Sexual harassment is a safety issue no different than those presented by other occupational hazards or chemicals, Finnegan says. Although she maintains that harassment is no more prevalent in the food and beverage industry than in any other sectors, 80 per cent of restaurant employees in the United States indicated that they have been harassed by co-workers or customers in a 2014 study, The Glass Floor: Sexual Harassment in the Restaurant Industry.
Hospitality workers in Canada face a similar reality. In September 2016, the Ontario government announced that it would invest $1.7 million to fund six sexual-violence and harassment training projects for frontline workers, which include those who work in the hospitality and food and beverage sectors.
Recent developments and high-profile allegations of occupational harassment have started a conversation about what is considered acceptable behaviour and what is not. De Angelis, who recently walked into a non-unionized Canadian Tire, describes seeing a sign next to the cashier that reads “Violence” and a big bull’s eye with an X piercing through it. “It is amazing,” De Angelis says about the sign, which is the employer’s way of telling its customers that abusive behaviour would not be tolerated. She thinks that things have improved compared to the days when she was harassed while working at Eaton’s.
“1998 feels like a hundred years ago compared to where we are right now,” De Angelis says. “The whole culture has changed.” She speculates that if Jian Ghomeshi, the former CBC radio broadcaster who was accused of sexually assaulting three women several years ago, was to be tried today, the outcome would likely have been different. “We have moved the yardstick around that the employers need to respond; they need to make the workplace safe. That didn’t exist back in 1998.”

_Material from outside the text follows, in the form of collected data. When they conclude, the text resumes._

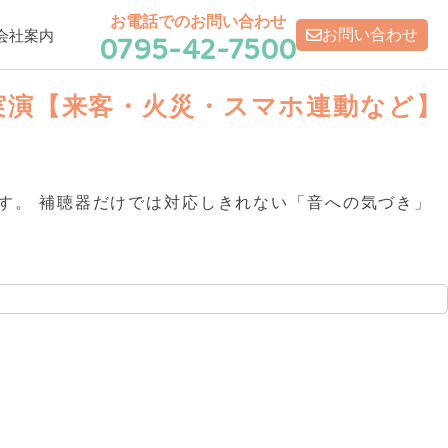
お電話でのお問い合わせ
0795-42-7500
お問い合わせ
会社案内
実演【来客・火災・スマホ連動など】
す。 補聴器だけでは対応しきれない「音への気づき」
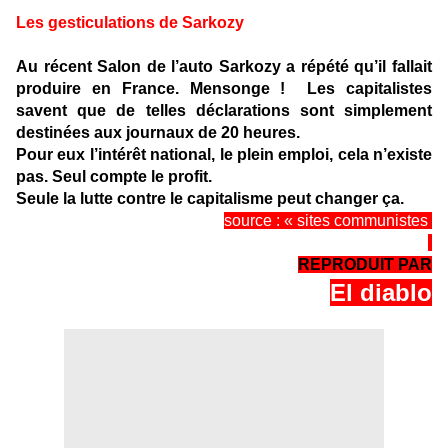
Les gesticulations de Sarkozy
Au récent Salon de l’auto Sarkozy a répété qu’il fallait
produire en France. Mensonge ! Les capitalistes
savent que de telles déclarations sont simplement
destinées aux journaux de 20 heures.
Pour eux l’intérêt national, le plein emploi, cela n’existe
pas. Seul compte le profit.
Seule la lutte contre le capitalisme peut changer ça.
source : « sites communistes
REPRODUIT PAR
El diablo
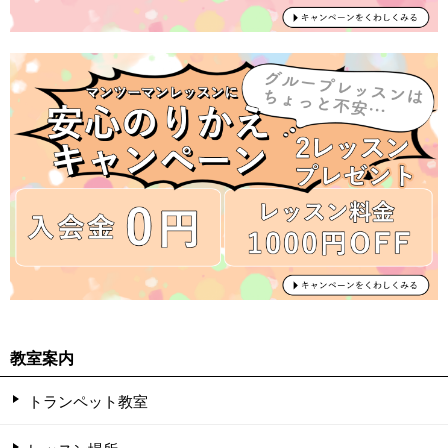
教室案内
トランペット教室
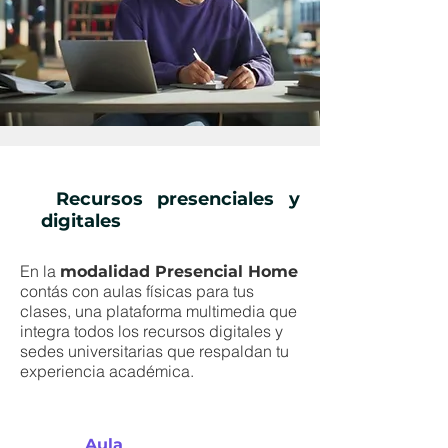
Recursos presenciales y
digitales
En la
modalidad Presencial Home
contás con aulas físicas para tus
clases, una plataforma multimedia que
integra todos los recursos digitales y
sedes universitarias que respaldan tu
experiencia académica.
Aula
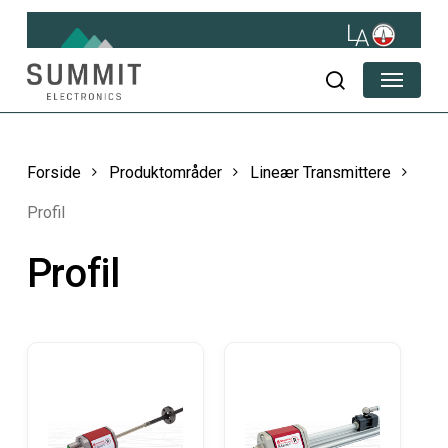
Skip
to
main
Menu
content
søg
Forside
Produktområder
Lineær Transmittere
Profil
Profil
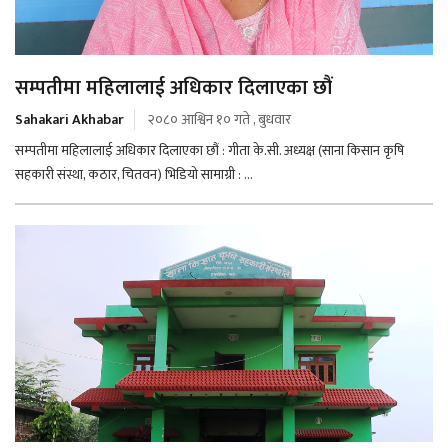
सम्पतीमा महिलालाई अधिकार दिलाएका छौं
Sahakari Akhabar
२०८० आश्विन १० गते , बुधवार
सम्पतीमा महिलालाई अधिकार दिलाएका छौं : गीता के.सी. अध्यक्ष (साना किसान कृषि
सहकारी संस्था, कठार, चितवन) भिडियो सामाग्री : ...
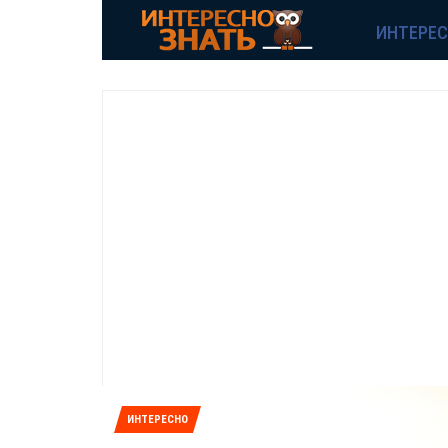
ИНТЕРЕ
ИНТЕРЕСНО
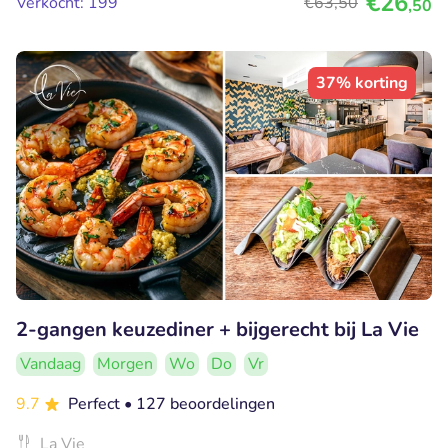
€26
Verkocht: 199
€63
,50
,50
37% korting
2-gangen keuzediner + bijgerecht bij La Vie
Vandaag
Morgen
Wo
Do
Vr
9.7
Perfect
• 127 beoordelingen
La Vie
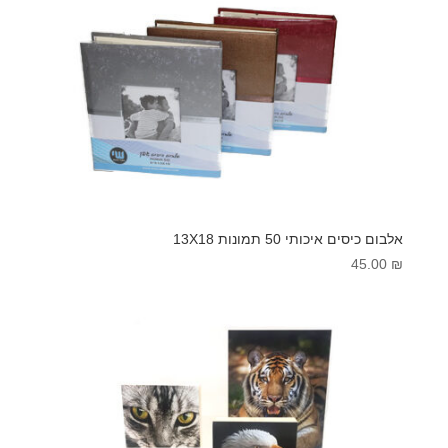
אלבום כיסים איכותי 50 תמונות 13X18
45.00
₪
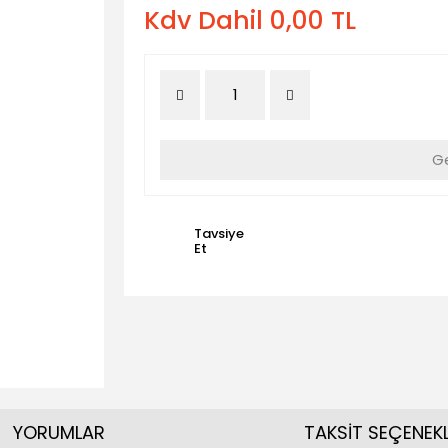
Kdv Dahil 0,00 TL
Ge
Tavsiye
Et
YORUMLAR
TAKSİT SEÇENEKL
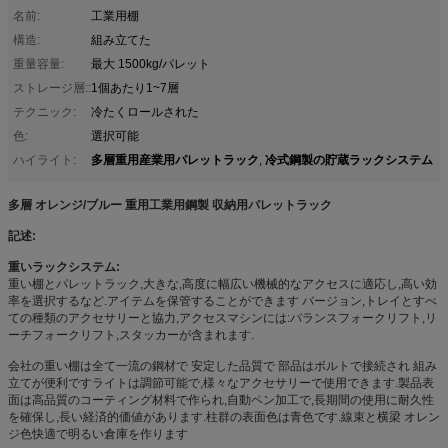
名前:
工業用棚
構造:
組み立てた
重量容量:
最大 1500kg/パレット
ストレージ層::
1個あたり1~7層
テクニック:
冷たくロールされた
色:
選択可能
多層重用産業用パレットラック
冷式鋼製の貯蔵ラックシステム
ハイライト:
,
多層 オレンジ/ブルー 重用工業用鋼製 収納用パレットラック
記述:
重いラックシステム:
重い棚とパレットラック,大きな,高度に幅広い機械的なアクセスに適応し,高い効
率を選択するなど.アイテムを保管することができます バージョン,トレイとすべ
ての種類のアクセサリーと協力,アクセスマシンには:バランスフォークリフト,リ
ーチフォークリフト,スタッカーが含まれます.
会社の重い棚は全て一流の鋼材で 安定した品質で 部品はボルトで接続され 組み
立てが便利ですライトは調節可能で,様々なアクセサリーで使用できます.製品表
面は高品質のコーティング材料で作られ,自動ペン加工で,長期間の使用に耐久性
を確保し,長い経済的価値があります.柱群の表面色は青色です.線束と横梁 オレン
ジ色快適で明るい倉庫を作ります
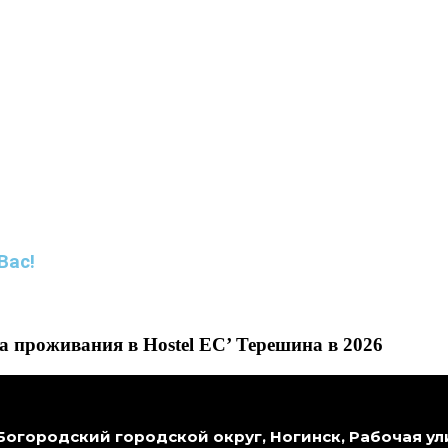
Вас!
 проживания в Hostel ЕС’ Терешина в 2026
Богородский городской округ, Ногинск, Рабочая ули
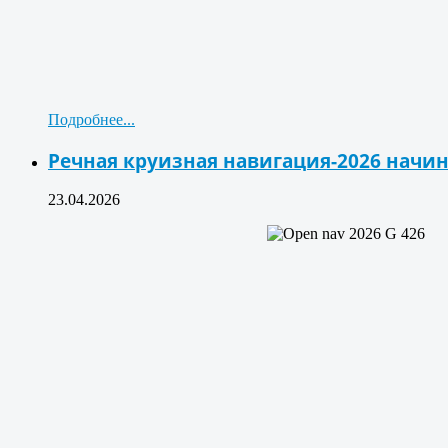
Подробнее...
Речная круизная навигация-2026 начи
23.04.2026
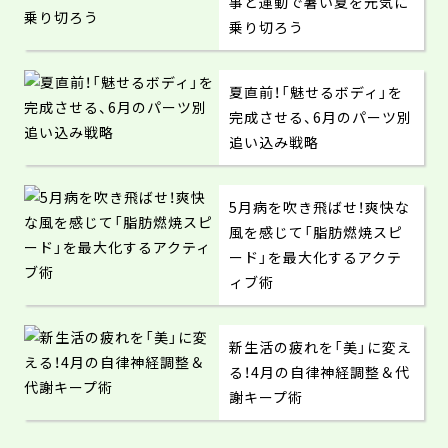
事と運動で暑い夏を元気に
乗り切ろう
夏直前！「魅せるボディ」を
完成させる、6月のパーツ別
追い込み戦略
5月病を吹き飛ばせ！爽快な
風を感じて「脂肪燃焼スピ
ード」を最大化するアクテ
ィブ術
新生活の疲れを「美」に変え
る！4月の自律神経調整＆代
謝キープ術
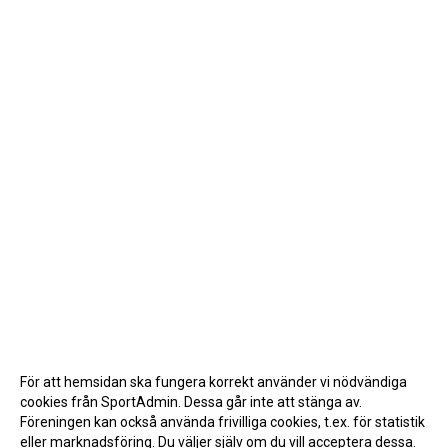
För att hemsidan ska fungera korrekt använder vi nödvändiga
cookies från SportAdmin. Dessa går inte att stänga av.
Föreningen kan också använda frivilliga cookies, t.ex. för statistik
eller marknadsföring. Du väljer själv om du vill acceptera dessa.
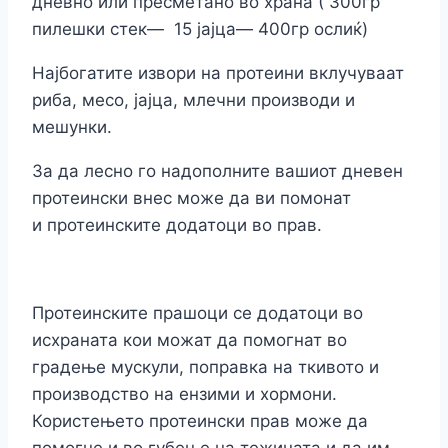
дневно или пресметано во храна ( 300гр
пилешки стек— 15 јајца— 400гр ослиќ)
Најбогатите извори на протеини вклучуваат
риба, месо, јајца, млечни производи и
мешунки.
За да лесно го надополните вашиот дневен
протеински внес може да ви помонат
и протеинските додатоци во прав.
Протеинските прашоци се додатоци во
исхраната кои можат да помогнат во
градење мускули, поправка на ткивото и
производство на ензими и хормони.
Користењето протеински прав може да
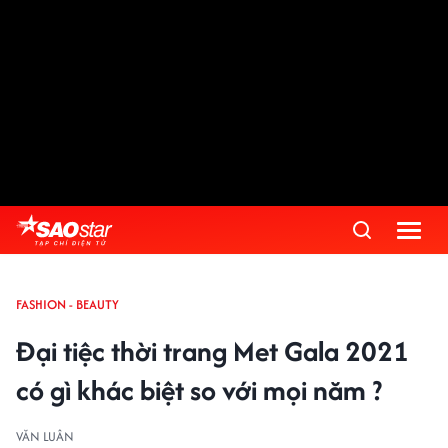
FASHION - BEAUTY
Đại tiệc thời trang Met Gala 2021
có gì khác biệt so với mọi năm ?
VĂN LUÂN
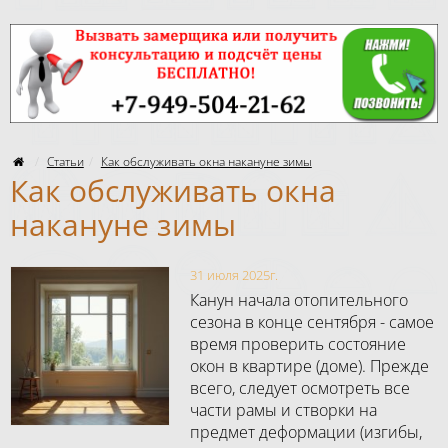
Статьи
Как обслуживать окна накануне зимы
Как обслуживать окна
накануне зимы
31 июля 2025г.
Канун начала отопительного
сезона в конце сентября - самое
время проверить состояние
окон в квартире (доме). Прежде
всего, следует осмотреть все
части рамы и створки на
предмет деформации (изгибы,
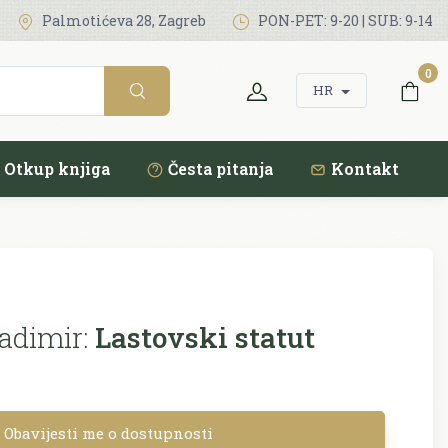
Palmotićeva 28, Zagreb
PON-PET: 9-20 | SUB: 9-14
0
HR
Otkup knjiga
Česta pitanja
Kontakt
adimir:
Lastovski statut
Obavijesti me o dostupnosti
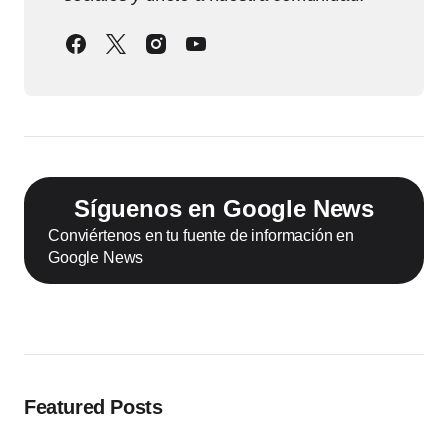
Síguenos en Google News
Conviértenos en tu fuente de información en
Google News
Featured Posts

Danny Kucharsky is a writer in Montreal.
ON TENUOUS GROUND
The restaurant industry in the United States employs nearly 11 million workers and is one of the fastest-growing sectors of the American economy. To understand the incidence of unwanted sexual behaviour and sexual harassment in the country’s restaurant industry, New York-based Restaurant Opportunities Centers United and Forward Together in Oakland, California surveyed 688 current and former restaurant workers across 39 states.
The study found that sexual harassment is endemic across the restaurant industry, affecting both male and female restaurant workers. The impact is greatest on tipped female employees with a sub-minimum wage of $2.13 per hour. The system of allowing employers to pay a sub-minimum wage to tipped workers, which results in the dependence of their income on the largesse of customer tips, “create a culture of sexual objectification” and “an environment where women are undervalued.”
Restaurant workers who live off of tips are also more likely to evaluate themselves as objects of service. This self evaluation, in turn, influences the behaviour of management, co-workers and customers towards restaurant workers, as well as raises the threshold of tolerance towards harassing behaviour that the tip-receiving employee is willing to withstand as part of their jobs.